-------- Data for review

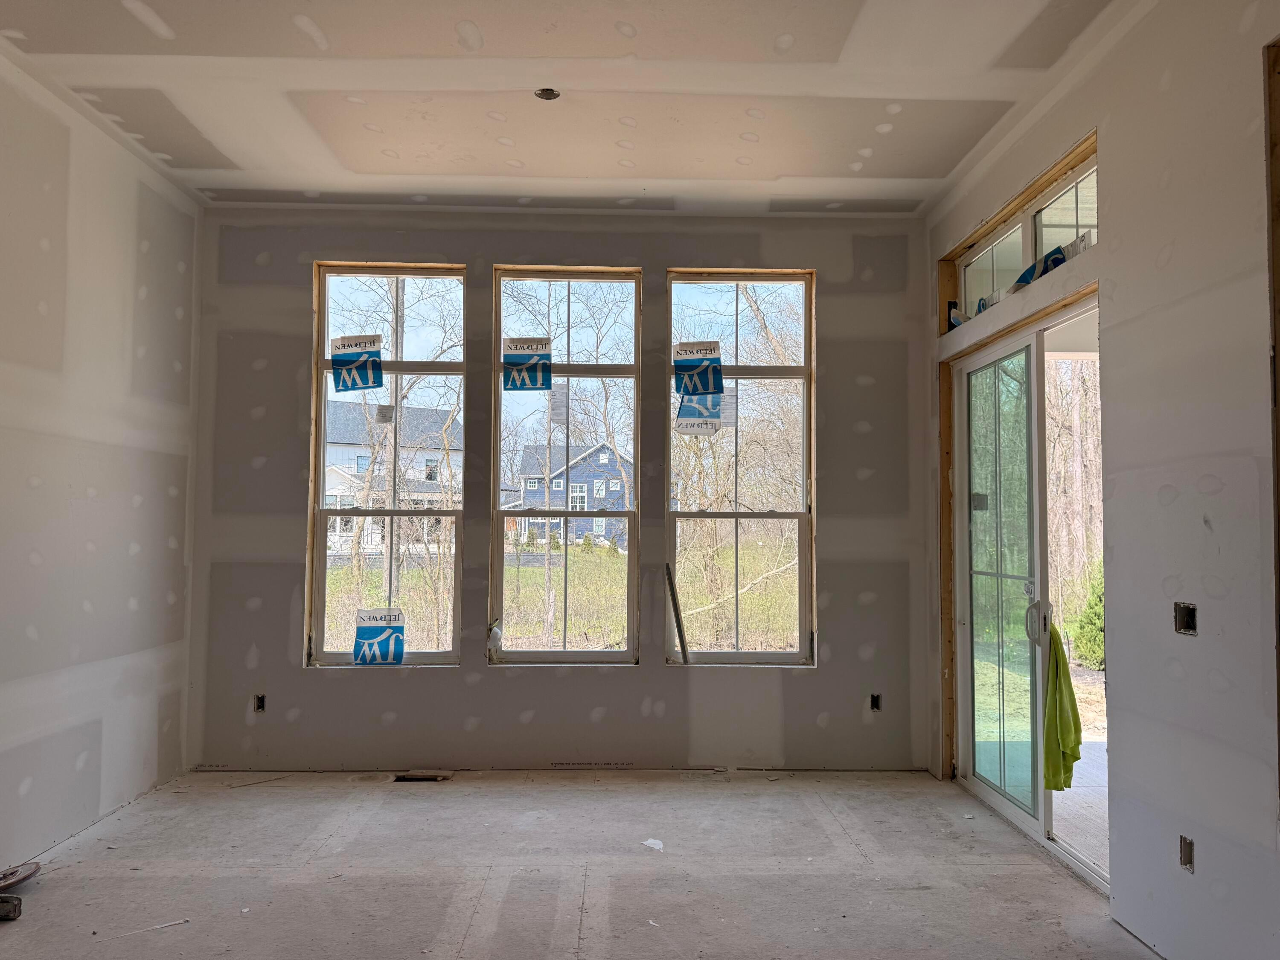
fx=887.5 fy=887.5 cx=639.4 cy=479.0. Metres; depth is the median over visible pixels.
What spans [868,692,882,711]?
electrical outlet box
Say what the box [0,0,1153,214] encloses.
ceiling
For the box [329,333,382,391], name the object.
window sticker
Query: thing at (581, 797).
floor
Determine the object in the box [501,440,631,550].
blue house
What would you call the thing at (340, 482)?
house
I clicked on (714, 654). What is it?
right window
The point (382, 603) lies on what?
lawn
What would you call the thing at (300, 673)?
back wall
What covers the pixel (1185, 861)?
electrical box
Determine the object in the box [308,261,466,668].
left window
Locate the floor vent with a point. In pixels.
(435, 775)
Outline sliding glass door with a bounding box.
[949,298,1108,887]
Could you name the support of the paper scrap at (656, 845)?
on the floor
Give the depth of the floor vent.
4.40 m
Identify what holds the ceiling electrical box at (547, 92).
in the ceiling
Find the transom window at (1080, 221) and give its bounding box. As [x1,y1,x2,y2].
[954,153,1098,319]
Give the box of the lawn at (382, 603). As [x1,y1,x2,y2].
[332,538,802,653]
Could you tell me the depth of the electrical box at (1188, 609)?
2.61 m
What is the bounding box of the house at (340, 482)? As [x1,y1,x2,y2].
[319,400,459,555]
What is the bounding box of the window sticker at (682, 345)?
[673,340,723,396]
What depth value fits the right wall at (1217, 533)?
2.56 m
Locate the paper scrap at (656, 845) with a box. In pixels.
[641,837,663,851]
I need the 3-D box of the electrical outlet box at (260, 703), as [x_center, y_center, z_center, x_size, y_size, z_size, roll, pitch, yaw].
[-1.938,1.146,4.528,0.065,0.100,0.097,0,-3,-1]
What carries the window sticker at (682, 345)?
attached to the right window at (714, 654)
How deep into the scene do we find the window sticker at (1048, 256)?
3.61 m
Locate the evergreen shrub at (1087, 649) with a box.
[1068,561,1104,670]
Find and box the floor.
[0,766,1160,959]
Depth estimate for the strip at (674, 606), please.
4.69 m
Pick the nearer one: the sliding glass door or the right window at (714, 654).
the sliding glass door
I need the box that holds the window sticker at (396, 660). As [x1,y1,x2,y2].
[352,607,405,664]
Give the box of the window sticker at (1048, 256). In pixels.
[1011,244,1066,290]
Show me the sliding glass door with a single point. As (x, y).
(995, 797)
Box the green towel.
[1043,627,1083,789]
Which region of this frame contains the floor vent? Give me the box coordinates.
[393,769,453,782]
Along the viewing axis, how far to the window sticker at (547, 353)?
4.62 m
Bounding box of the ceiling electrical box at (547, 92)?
[533,87,561,99]
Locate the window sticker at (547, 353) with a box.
[502,336,552,389]
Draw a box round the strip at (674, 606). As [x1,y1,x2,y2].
[664,561,690,662]
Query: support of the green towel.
hanging from the sliding glass door
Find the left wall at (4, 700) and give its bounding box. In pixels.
[0,51,199,874]
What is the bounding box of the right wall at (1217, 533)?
[925,0,1279,959]
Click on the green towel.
(1056, 681)
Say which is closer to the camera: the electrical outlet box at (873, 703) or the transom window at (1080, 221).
the transom window at (1080, 221)
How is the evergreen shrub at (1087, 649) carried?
on the ground
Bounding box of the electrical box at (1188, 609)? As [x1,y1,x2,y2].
[1172,601,1197,635]
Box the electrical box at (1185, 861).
[1178,834,1194,871]
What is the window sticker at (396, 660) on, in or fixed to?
attached to the left window at (430, 654)
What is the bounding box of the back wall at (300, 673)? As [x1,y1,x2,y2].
[186,206,933,772]
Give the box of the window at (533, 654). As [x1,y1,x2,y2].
[490,265,642,666]
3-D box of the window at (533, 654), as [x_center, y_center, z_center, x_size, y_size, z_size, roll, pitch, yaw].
[-0.381,-0.038,4.705,0.789,2.093,0.108,0,-3,-1]
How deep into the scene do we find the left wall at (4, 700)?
3.65 m
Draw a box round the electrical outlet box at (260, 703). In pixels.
[253,693,266,712]
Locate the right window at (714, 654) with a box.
[665,268,816,666]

----------------

- _What the exercise asks_
Your job is to transcribe the entries above exactly; skip the pictures.

- _Solution for this exercise_
fx=887.5 fy=887.5 cx=639.4 cy=479.0. Metres; depth is the median over visible pixels.
What spans [868,692,882,711]?
electrical outlet box
Say what the box [0,0,1153,214] encloses.
ceiling
For the box [329,333,382,391], name the object.
window sticker
Query: thing at (581, 797).
floor
Determine the object in the box [501,440,631,550].
blue house
What would you call the thing at (340, 482)?
house
I clicked on (714, 654). What is it?
right window
The point (382, 603) lies on what?
lawn
What would you call the thing at (300, 673)?
back wall
What covers the pixel (1185, 861)?
electrical box
Determine the object in the box [308,261,466,668].
left window
Locate the floor vent with a point. In pixels.
(435, 775)
Outline sliding glass door with a bounding box.
[949,298,1108,887]
Could you name the support of the paper scrap at (656, 845)?
on the floor
Give the depth of the floor vent.
4.40 m
Identify what holds the ceiling electrical box at (547, 92).
in the ceiling
Find the transom window at (1080, 221) and give its bounding box. As [x1,y1,x2,y2].
[954,153,1098,319]
Give the box of the lawn at (382, 603). As [x1,y1,x2,y2].
[332,538,802,653]
Could you tell me the depth of the electrical box at (1188, 609)?
2.61 m
What is the bounding box of the house at (340, 482)? As [x1,y1,x2,y2].
[319,400,459,555]
What is the bounding box of the window sticker at (682, 345)?
[673,340,723,396]
What depth value fits the right wall at (1217, 533)?
2.56 m
Locate the paper scrap at (656, 845) with a box. In pixels.
[641,837,663,851]
I need the 3-D box of the electrical outlet box at (260, 703), as [x_center, y_center, z_center, x_size, y_size, z_size, roll, pitch, yaw].
[-1.938,1.146,4.528,0.065,0.100,0.097,0,-3,-1]
What carries the window sticker at (682, 345)?
attached to the right window at (714, 654)
How deep into the scene do we find the window sticker at (1048, 256)?
3.61 m
Locate the evergreen shrub at (1087, 649) with a box.
[1068,561,1104,670]
Find and box the floor.
[0,766,1160,959]
Depth estimate for the strip at (674, 606), please.
4.69 m
Pick the nearer one: the sliding glass door or the right window at (714, 654).
the sliding glass door
I need the box that holds the window sticker at (396, 660). As [x1,y1,x2,y2].
[352,607,405,664]
Give the box of the window sticker at (1048, 256). In pixels.
[1011,244,1066,290]
Show me the sliding glass door with a single point. As (x, y).
(995, 797)
Box the green towel.
[1043,627,1083,789]
Which region of this frame contains the floor vent? Give me the box coordinates.
[393,769,453,782]
Along the viewing axis, how far to the window sticker at (547, 353)?
4.62 m
Bounding box of the ceiling electrical box at (547, 92)?
[533,87,561,99]
Locate the window sticker at (547, 353) with a box.
[502,336,552,389]
Draw a box round the strip at (674, 606). As [x1,y1,x2,y2].
[664,561,690,662]
Query: support of the green towel.
hanging from the sliding glass door
Find the left wall at (4, 700) and give its bounding box. In pixels.
[0,51,199,874]
What is the bounding box of the right wall at (1217, 533)?
[925,0,1279,959]
Click on the green towel.
(1056, 681)
Say which is closer to the camera: the electrical outlet box at (873, 703) or the transom window at (1080, 221).
the transom window at (1080, 221)
How is the evergreen shrub at (1087, 649) carried?
on the ground
Bounding box of the electrical box at (1188, 609)? As [x1,y1,x2,y2].
[1172,601,1197,635]
Box the electrical box at (1185, 861).
[1178,834,1194,871]
What is the window sticker at (396, 660) on, in or fixed to?
attached to the left window at (430, 654)
What is the bounding box of the back wall at (300, 673)? As [x1,y1,x2,y2].
[186,206,933,772]
Give the box of the window at (533, 654). As [x1,y1,x2,y2].
[490,265,642,666]
3-D box of the window at (533, 654), as [x_center, y_center, z_center, x_size, y_size, z_size, roll, pitch, yaw].
[-0.381,-0.038,4.705,0.789,2.093,0.108,0,-3,-1]
How deep into the scene do we find the left wall at (4, 700)?
3.65 m
Draw a box round the electrical outlet box at (260, 703). In pixels.
[253,693,266,712]
Locate the right window at (714, 654) with a box.
[665,268,816,666]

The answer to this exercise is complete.